I remember very vaguely various floods in my life. Recently Austin has had two floods, and since settling down here they are the one's that stand out to me the most. I took a trip this weekend to the Greenbelt and went hiking a bit by myself before meeting with a friend. The water was flowing and clear which was nice for a change. Every few feet the path was blocked by some huge tree trunk, something that had fallen in the storm of the previous week and been left there. On the base of these trees spray painted in a perfect circle around the trunk was a singular orange line, and my assumption was this is the guide for those workers who will come in and cut apart the tree opening the path up again to walkers and bikers and dogs.
If you venture from the path a little ways and walk along the creek/river bed you can find the remnants of the flash floods. The soft mud under your feet and the warped path of the wild grass, pulled down by the water rushing across. Tree's fallen and on their side, flowers up rooted rocks still coated in a thick moisture. It would have been interesting to see the impact the day of the flood, the news showed pictures of houses flooding, cars sinking, people being saved.
I recall driving home from a friends house during, being stuck on the freeway. Passing a group of cars gathered around the railings. Their eyes were scanning the water frantically. Over and over they were scanning the water as if trying to catch a glimpse of something lost, something that at any moment would pop up and recover itself. The fire department and police ignored it, they brought out their gear and rain coats, directed cars around. I remember feeling a sense of dread wondering what it is they were looking for that could have made the fall into the river, what would cause two women to sit on the side of a busy free way in the pouring rain with no umbrella or coat frantically searching. When I got home I read about the story, a man crashed and then jumped over the railing into the water. They found his body later.
When I was younger Katrina was the big flood. I didn't care much about it then, it never effected me and it was another out of sight situation. I remember briefly being without power at my home, I remember light flooding and our house was fine. I remember kids coming to our schools, the stories were always that they had lost everything or most things and had moved back to be with friends or family. In a new school with no one around them after losing everything. Thinking about it now it makes me upset, even more upset that I didn't think about it then. I heard on a radio show stories about Katrina, One woman talked about losing her house and job, all of her clothes.

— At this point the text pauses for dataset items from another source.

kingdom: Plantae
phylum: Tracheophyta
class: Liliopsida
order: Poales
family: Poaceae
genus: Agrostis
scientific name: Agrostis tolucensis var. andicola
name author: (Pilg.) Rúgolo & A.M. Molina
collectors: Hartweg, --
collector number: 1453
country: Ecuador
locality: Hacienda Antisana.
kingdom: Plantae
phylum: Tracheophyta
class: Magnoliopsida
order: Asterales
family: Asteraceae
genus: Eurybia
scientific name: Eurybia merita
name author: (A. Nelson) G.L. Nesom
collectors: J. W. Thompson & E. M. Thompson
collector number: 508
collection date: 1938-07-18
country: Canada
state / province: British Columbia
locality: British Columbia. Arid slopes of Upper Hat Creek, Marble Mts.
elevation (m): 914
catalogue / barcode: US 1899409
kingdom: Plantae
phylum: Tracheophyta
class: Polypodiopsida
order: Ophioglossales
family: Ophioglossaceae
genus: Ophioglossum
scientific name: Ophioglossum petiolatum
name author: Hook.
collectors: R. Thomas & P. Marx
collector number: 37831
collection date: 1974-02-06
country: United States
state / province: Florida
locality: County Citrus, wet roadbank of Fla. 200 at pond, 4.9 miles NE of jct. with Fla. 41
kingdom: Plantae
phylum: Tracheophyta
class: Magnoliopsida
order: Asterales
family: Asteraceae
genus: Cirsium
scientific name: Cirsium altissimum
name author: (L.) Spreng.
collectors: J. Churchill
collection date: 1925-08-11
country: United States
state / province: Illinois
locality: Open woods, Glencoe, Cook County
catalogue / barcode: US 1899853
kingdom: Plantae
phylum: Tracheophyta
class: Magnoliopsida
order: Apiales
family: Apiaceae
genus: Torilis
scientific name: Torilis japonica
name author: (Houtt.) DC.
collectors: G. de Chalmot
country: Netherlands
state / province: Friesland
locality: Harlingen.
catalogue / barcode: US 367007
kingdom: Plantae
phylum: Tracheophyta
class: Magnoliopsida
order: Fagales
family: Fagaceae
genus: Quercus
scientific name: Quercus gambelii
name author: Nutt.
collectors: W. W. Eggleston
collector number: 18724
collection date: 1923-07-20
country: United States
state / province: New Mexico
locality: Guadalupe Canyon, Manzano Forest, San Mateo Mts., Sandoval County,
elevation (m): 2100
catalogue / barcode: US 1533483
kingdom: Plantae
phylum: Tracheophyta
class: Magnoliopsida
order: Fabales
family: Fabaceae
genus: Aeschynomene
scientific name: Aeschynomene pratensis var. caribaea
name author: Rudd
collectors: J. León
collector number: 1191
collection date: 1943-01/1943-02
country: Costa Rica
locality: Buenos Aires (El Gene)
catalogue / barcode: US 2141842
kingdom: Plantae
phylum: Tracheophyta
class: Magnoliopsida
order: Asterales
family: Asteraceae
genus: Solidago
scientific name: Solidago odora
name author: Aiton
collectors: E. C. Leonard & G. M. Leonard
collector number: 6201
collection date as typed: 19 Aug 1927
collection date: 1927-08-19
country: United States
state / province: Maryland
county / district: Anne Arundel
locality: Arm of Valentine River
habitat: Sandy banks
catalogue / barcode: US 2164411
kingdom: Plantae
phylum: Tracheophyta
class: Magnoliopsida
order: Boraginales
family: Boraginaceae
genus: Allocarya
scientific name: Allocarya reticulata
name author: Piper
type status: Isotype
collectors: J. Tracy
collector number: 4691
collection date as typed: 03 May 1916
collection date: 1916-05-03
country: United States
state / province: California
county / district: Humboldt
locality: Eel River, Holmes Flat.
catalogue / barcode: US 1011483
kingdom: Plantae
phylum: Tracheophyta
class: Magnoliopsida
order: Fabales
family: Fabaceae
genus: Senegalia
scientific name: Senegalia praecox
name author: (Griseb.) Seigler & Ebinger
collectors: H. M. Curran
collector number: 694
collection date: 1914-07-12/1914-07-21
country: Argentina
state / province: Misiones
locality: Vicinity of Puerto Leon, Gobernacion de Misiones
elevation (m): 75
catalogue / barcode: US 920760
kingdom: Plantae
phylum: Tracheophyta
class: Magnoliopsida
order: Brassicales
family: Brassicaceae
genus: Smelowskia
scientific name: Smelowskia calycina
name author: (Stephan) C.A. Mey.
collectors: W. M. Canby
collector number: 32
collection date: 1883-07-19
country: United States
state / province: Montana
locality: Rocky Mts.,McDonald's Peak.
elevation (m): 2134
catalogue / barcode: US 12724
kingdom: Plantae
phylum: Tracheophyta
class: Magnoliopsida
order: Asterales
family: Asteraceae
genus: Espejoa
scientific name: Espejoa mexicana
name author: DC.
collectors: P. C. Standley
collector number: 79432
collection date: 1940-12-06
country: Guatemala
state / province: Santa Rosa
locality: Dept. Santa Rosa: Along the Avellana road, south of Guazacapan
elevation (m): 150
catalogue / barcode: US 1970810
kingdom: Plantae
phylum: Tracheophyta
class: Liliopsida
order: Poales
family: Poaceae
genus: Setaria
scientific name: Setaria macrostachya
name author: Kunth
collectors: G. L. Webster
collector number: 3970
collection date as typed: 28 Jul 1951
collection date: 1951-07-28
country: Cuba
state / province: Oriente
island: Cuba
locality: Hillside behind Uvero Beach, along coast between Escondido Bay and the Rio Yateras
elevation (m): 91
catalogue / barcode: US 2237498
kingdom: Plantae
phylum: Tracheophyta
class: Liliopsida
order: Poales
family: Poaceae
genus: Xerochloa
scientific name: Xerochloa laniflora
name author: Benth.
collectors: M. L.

She came to another state and didn't have anything, people assumed she was a bum, assumed she was up to nothing good. I remember the same thoughts about those kids who came to our school, dressed badly and in long hanging shirts with ratty blue jeans. They had the same look on their eyes as the women scanning the water on the highway. Constantly looking around as if something would recover. And the rest of us were just passers by, judging image and form, making assumptions and implications based on appearance and no story. The assuming factor was that things should be beautiful that's how you know they are normal. There was something more truthful and normal about the whole story though.
And here I am along the creek/river bed taking pictures of the aftermath, trying to create something beautiful out of natural wreckage, here I am along side the highway looking on as crews dive into the waters and try to find a body, here I am drawing pictures, painting things, making stuff as houses and memories and shared times are destroyed by the water. And I have to ask myself how I can contribute to something larger. How I can do better and more meaningful work. and hopefully I get successful enough to answer that question. It's not just the success, it's the worry that art, or rather my art can never have a meaningful impact. Or rather that the meaningful impact that other people have.
My brother reports news, my other brother helps with education, my father oversees construction on homes, my mother oversees banking projects. Everything that seems to have a direct correlation with making peoples lives easier and better, and they aren't given any thanks for the jobs they do. And here I am trying to make art and churning it out in the hopes of selling something, in the hopes of changing and creating something new. And I can't help but ask for what purpose.